I think it's all about knowing your audience. Like I said previously, my audience doesn't care, so it would make sense to me to turn it off. Hell, my ideal clients may NEVER even look at my LI profile at all. Some people need the "social proof" before they work with a person and a lot of it is completely arbitrary.
Other people prefer more solid stuff.
@Annie Sisk Everyone will have their own opinions about this, but I hate Endorsements and think they're useless. Most of the people offering endorsements -- especially in my case -- have never worked with me. It's filled my stream up with useless clutter. And there are better ways to be recognized as an expert in a field than through LinkedIn's parameters, I feel.
But hey -- keep 'em if you like 'em. Me? I don't see the value due to the low barrier to entry and lack of context.
And Annie -- no courage-screwing required to disagree. Your thoughts are always welcome here :)
@mikelking See, that's precisely why I turn them off -- they're static. And as someone who pays no attention to Endorsements since I don't place any value in who can offer them, I'm not looking for static. But, use them as you will -- I can't recall earning a single client from someone who said, "Hey, I caught that so-and-so endorsed you for branding." My best business (and most of my business) comes from direct referral. Tomato/tomato, I suppose :)
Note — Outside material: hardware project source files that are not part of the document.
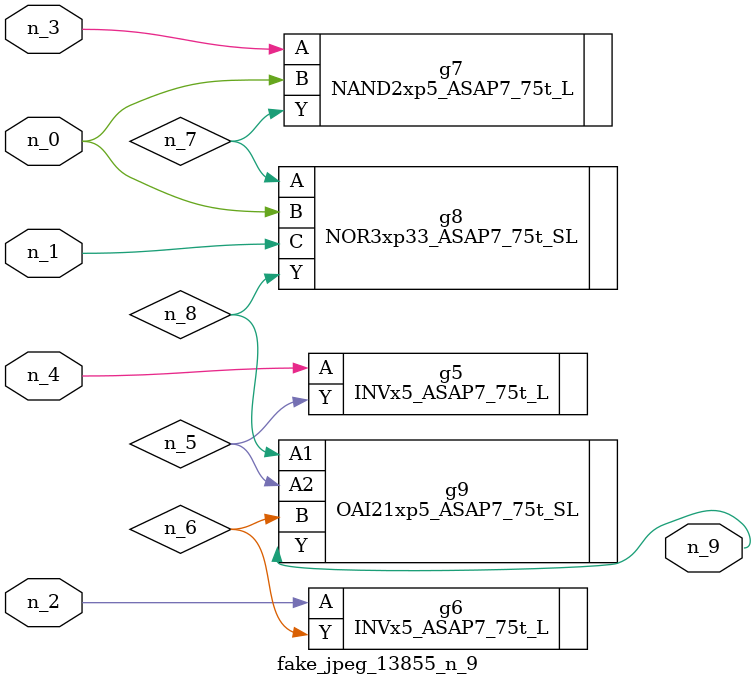
<source format=v>
module fake_jpeg_13855_n_9 (n_3, n_2, n_1, n_0, n_4, n_9);

input n_3;
input n_2;
input n_1;
input n_0;
input n_4;

output n_9;

wire n_8;
wire n_6;
wire n_5;
wire n_7;

INVx5_ASAP7_75t_L g5 ( 
.A(n_4),
.Y(n_5)
);

INVx5_ASAP7_75t_L g6 ( 
.A(n_2),
.Y(n_6)
);

NAND2xp5_ASAP7_75t_L g7 ( 
.A(n_3),
.B(n_0),
.Y(n_7)
);

NOR3xp33_ASAP7_75t_SL g8 ( 
.A(n_7),
.B(n_0),
.C(n_1),
.Y(n_8)
);

OAI21xp5_ASAP7_75t_SL g9 ( 
.A1(n_8),
.A2(n_5),
.B(n_6),
.Y(n_9)
);


endmodule
</source>
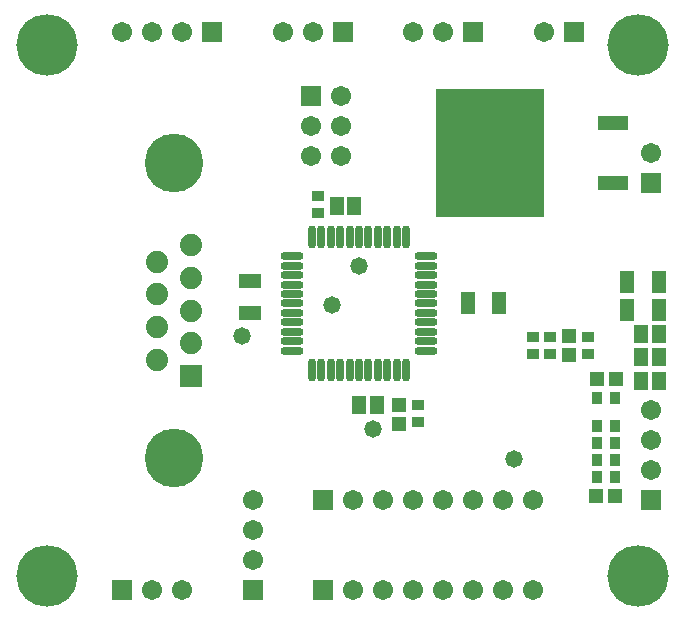
<source format=gts>
%FSDAX24Y24*%
%MOIN*%
%SFA1B1*%

%IPPOS*%
%ADD38O,0.076900X0.029700*%
%ADD39O,0.029700X0.076900*%
%ADD40R,0.035600X0.043400*%
%ADD41R,0.043400X0.035600*%
%ADD42R,0.047400X0.045400*%
%ADD43R,0.045400X0.047400*%
%ADD44R,0.051300X0.063100*%
%ADD45R,0.102500X0.049300*%
%ADD46R,0.358400X0.427300*%
%ADD47R,0.074900X0.051300*%
%ADD48R,0.051300X0.074900*%
%ADD49R,0.067100X0.067100*%
%ADD50C,0.067100*%
%ADD51R,0.067100X0.067100*%
%ADD52C,0.074500*%
%ADD53R,0.074500X0.074500*%
%ADD54C,0.195400*%
%ADD55C,0.058000*%
%ADD56C,0.204900*%
%LNmetr4810_pcb_c_layout-1*%
%LPD*%
G54D38*
X012624Y010675D03*
Y010360D03*
Y010045D03*
Y009730D03*
Y009415D03*
Y009100D03*
Y008785D03*
Y008470D03*
Y008155D03*
Y007840D03*
Y007525D03*
X008176D03*
Y007840D03*
Y008155D03*
Y008470D03*
Y008785D03*
Y009100D03*
Y009415D03*
Y009730D03*
Y010045D03*
Y010360D03*
Y010675D03*
G54D39*
X011975Y006876D03*
X011660D03*
X011345D03*
X011030D03*
X010715D03*
X010400D03*
X010085D03*
X009770D03*
X009455D03*
X009140D03*
X008825D03*
Y011324D03*
X009140D03*
X009455D03*
X009770D03*
X010085D03*
X010400D03*
X010715D03*
X011030D03*
X011345D03*
X011660D03*
X011975D03*
G54D40*
X018335Y003882D03*
X018926D03*
Y004454D03*
X018335D03*
Y005950D03*
X018926D03*
Y003309D03*
X018335D03*
Y005027D03*
X018926D03*
G54D41*
X012373Y005133D03*
Y005723D03*
X009043Y012690D03*
Y012099D03*
X016186Y007995D03*
Y007405D03*
X018041Y007995D03*
Y007405D03*
X016759D03*
Y007995D03*
G54D42*
X011731Y005093D03*
Y005723D03*
X017400Y007385D03*
Y008015D03*
G54D43*
X018335Y006591D03*
X018965D03*
X018315Y002668D03*
X018945D03*
G54D44*
X010405Y005700D03*
X010995D03*
X010245Y012350D03*
X009655D03*
X020394Y007299D03*
X019803D03*
X020394Y008068D03*
X019803D03*
X020394Y006529D03*
X019803D03*
G54D45*
X018850Y013100D03*
Y015100D03*
G54D46*
X014775Y014100D03*
G54D47*
X006750Y008769D03*
Y009832D03*
G54D48*
X014018Y009100D03*
X015081D03*
X019331Y008896D03*
X020394D03*
X019331Y009800D03*
X020394D03*
G54D49*
X008800Y016000D03*
X006858Y-000445D03*
X020130Y002555D03*
Y013100D03*
G54D50*
X009800Y016000D03*
X008800Y015000D03*
X009800D03*
X008800Y014000D03*
X009800D03*
X002500Y018161D03*
X003500D03*
X004500D03*
X013215D03*
X012215D03*
X008858D03*
X007858D03*
X006858Y002555D03*
Y001555D03*
Y000555D03*
X016573Y018161D03*
X010215Y002555D03*
X011215D03*
X012215D03*
X013215D03*
X014215D03*
X015215D03*
X016215D03*
X010215Y-000445D03*
X011215D03*
X012215D03*
X013215D03*
X014215D03*
X015215D03*
X016215D03*
X003500D03*
X004500D03*
X020130Y005555D03*
Y004555D03*
Y003555D03*
Y014100D03*
G54D51*
X005500Y018161D03*
X014215D03*
X009858D03*
X017573D03*
X009215Y002555D03*
Y-000445D03*
X002500D03*
G54D52*
X004799Y011039D03*
X003681Y010494D03*
X004799Y009949D03*
X003681Y009404D03*
X004799Y008858D03*
X003681Y008313D03*
X004799Y007768D03*
X003681Y007222D03*
G54D53*
X004799Y006677D03*
G54D54*
X004240Y003939D03*
Y013778D03*
G54D55*
X010400Y010350D03*
X010850Y004900D03*
X015552Y003900D03*
X009500Y009050D03*
X006500Y008000D03*
X014750Y014125D03*
Y015200D03*
Y013050D03*
G54D56*
X019685Y017717D03*
Y000000D03*
X000000Y017717D03*
Y000000D03*
M02*
</source>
@spacebarpress You are welcome. I'm glad you found it useful.
@AssistantNikki THIS. And THANK YOU!
@bdorman264 LinkedIn could care less what I think. Just like I could care less what they think :)
@bookgirl2 I think a handful of well-written recommendations on LinkedIn would be more impressive to a potential employer than a hundred endorsements. If I am hiring someone tomorrow, I'm not going to pay much attention to endorsements at all.
@lizctaylor Me either...
@MOALee You bet. Delighted to be of service!
@Erika Napoletano That's a fantastic suggestion. I'm going to have to start doing that. I'm slowly but surely getting over my fear of "bugging" people for the things I want/need. Baby steps!
And definitely an "oy vey" moment. She wasn't one of my *ahem* better clients, but I kept hanging in there thinking "Well, at least I'm going to get a great testimonial out of this!" HAHAHA! Live and learn!
And seriously -- would you want to work for a company that would base a hiring decision on endorsements that can be made by people who don't even know you? Ugh.
You can still create Skills, which are entirely searchable. And why not craft an intro to your profile that explains that potential employers can find a selection of earnest Recommendations offered from people who have truly worked with you, which is why you opted to turn off Endorsements?
@Erika Napoletano That's exactly what makes them so gosh-darned interesting. Haha. ;) Thank you again for the advice!
@Lauren Tharp Write your own rules. People will never cease to amaze!